These streets are where, in local mythology, the Provisionals were born, taking their first “military action” in defence of the district when it came under attack from loyalists in 1969.
But suddenly — devastatingly so for the “Ra” — its image among sympathisers has flipped from protector to intimidator, enforcer, even parasite. And murderer. The Provisional movement is facing probably the greatest challenge to its hegemony in Belfast’s working- class Catholic heartlands since the “peace people” of the 1970s.
Now, just as then, the challenge is coming from strong, brave women — in this case the five McCartney sisters and their sixth “sibling”, Bridgeen Hagan, the partner of Robert McCartney, who died of appalling knife wounds after he was attacked by a drunken group of local IRA men in a meaningless pub row, which he was trying to defuse.
We pass the home of another high-ranking IRA man, one of the three whom the organisation claimed last Friday to have “dismissed” over the killing of Mr McCartney, 33, a hugely popular forklift driver. “I must have been walking about here with my eyes and ears shut all these years,” Ms McCartney says later in her neat living room, through which have trooped a procession of journalists, politicians and a bishop since the sisters decided that not even the IRA was going to prevent the family from seeing their brother’s killers in court.
She considers herself to be just another example of the decent Short Strand people: resilient in the face of all the adversity the Troubles threw their way. The IRA was a constant if unremarked presence as she grew up.
“In my opinion the IRA men of those days were more honourable than they are now,” she said. “A lot of it’s to do with a different calibre of people, abuse of power, idle hands and psychopathic tendencies.”
She and her sisters have the names of the 12 IRA men that they say killed Robert, stabbing, gouging and kicking him to death in an alleyway. Then with the casual efficiency of years of paramilitarism they returned to the bar where the row broke out and carefully wiped away all the scientific evidence, removed the closed-circuit television tapes and warned everyone present that it would be better for them to remain silent.

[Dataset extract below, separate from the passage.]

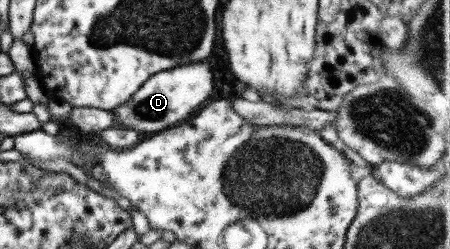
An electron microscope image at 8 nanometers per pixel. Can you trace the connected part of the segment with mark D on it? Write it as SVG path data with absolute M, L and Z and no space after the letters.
M206 59L206 61L179 65L152 75L133 93L129 101L112 109L112 114L116 117L119 126L155 133L173 128L173 125L177 125L179 121L193 115L193 111L209 99L211 93L213 93L213 73Z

It is bad knowing their identities but it is worse when there seems no possibility, for now, of criminal charges being pressed against them. Paula and her sisters have leafleted the entire district appealing for witnesses to come forward. “We stuck the leaflets through the 12 men’s doors too, but so far they haven’t responded,” she says with a flash of anger. “My life’s been turned upside down.

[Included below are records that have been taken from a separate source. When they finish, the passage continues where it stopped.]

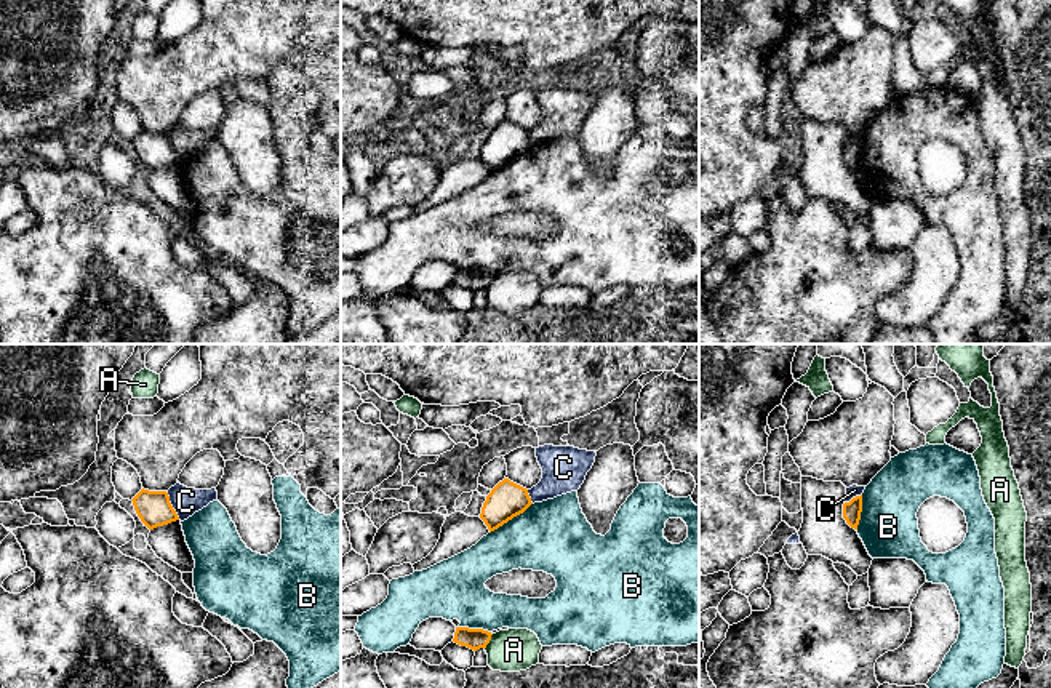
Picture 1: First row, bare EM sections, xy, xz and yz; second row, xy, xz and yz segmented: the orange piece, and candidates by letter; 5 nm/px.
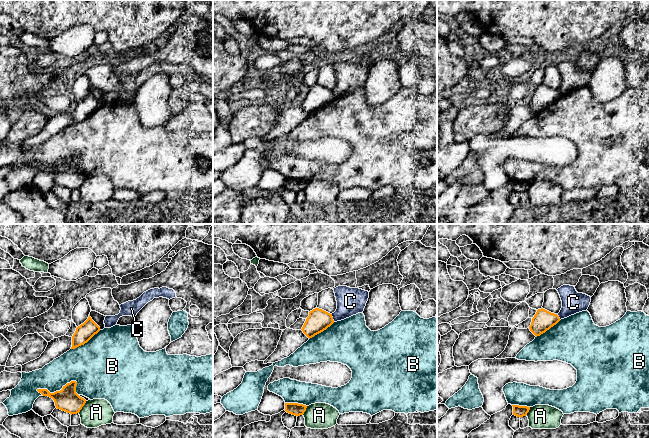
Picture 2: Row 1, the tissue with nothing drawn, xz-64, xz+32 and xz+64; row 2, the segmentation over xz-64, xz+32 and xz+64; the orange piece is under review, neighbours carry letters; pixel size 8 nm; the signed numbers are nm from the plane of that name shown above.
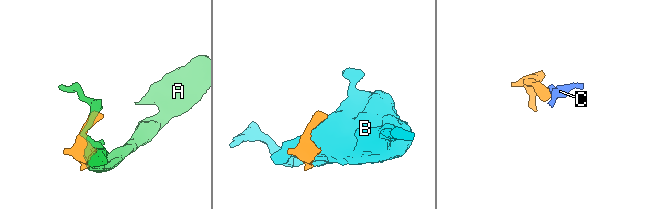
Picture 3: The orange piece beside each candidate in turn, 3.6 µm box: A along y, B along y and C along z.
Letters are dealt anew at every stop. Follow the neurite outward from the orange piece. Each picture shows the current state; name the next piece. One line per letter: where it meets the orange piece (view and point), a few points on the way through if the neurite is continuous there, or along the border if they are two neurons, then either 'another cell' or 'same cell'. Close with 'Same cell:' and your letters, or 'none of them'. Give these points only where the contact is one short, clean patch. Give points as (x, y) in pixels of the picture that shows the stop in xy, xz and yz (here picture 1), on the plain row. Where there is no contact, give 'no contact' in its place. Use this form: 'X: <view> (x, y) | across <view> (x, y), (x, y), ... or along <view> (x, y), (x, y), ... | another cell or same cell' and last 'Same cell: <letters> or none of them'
A: xz (488, 284) | another cell
B: xz (511, 160) | another cell
C: xy (171, 148) | along xy (167, 135), (179, 160) | another cell
Same cell: none of them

The most political thing I ever did before this was to go on an anti-Iraq war demo. Robert’s death has changed me, but the fact is that we as a family didn’t sit down to hatch a plan to damage Sinn Fein or the IRA. The murderers did that — and very successfully.”
It is some small consolation to the McCartney sisters that their stand is gaining momentum, making people less afraid of the IRA, more prepared to challenge the darkness in their midst.
“I’d rather have Robert back but it would be a fitting tribute to him if we did achieve that,” Ms McCartney said.
“But people should remember that we didn’t set out to clean up the town or change Irish politics. All we want is justice for Robert.”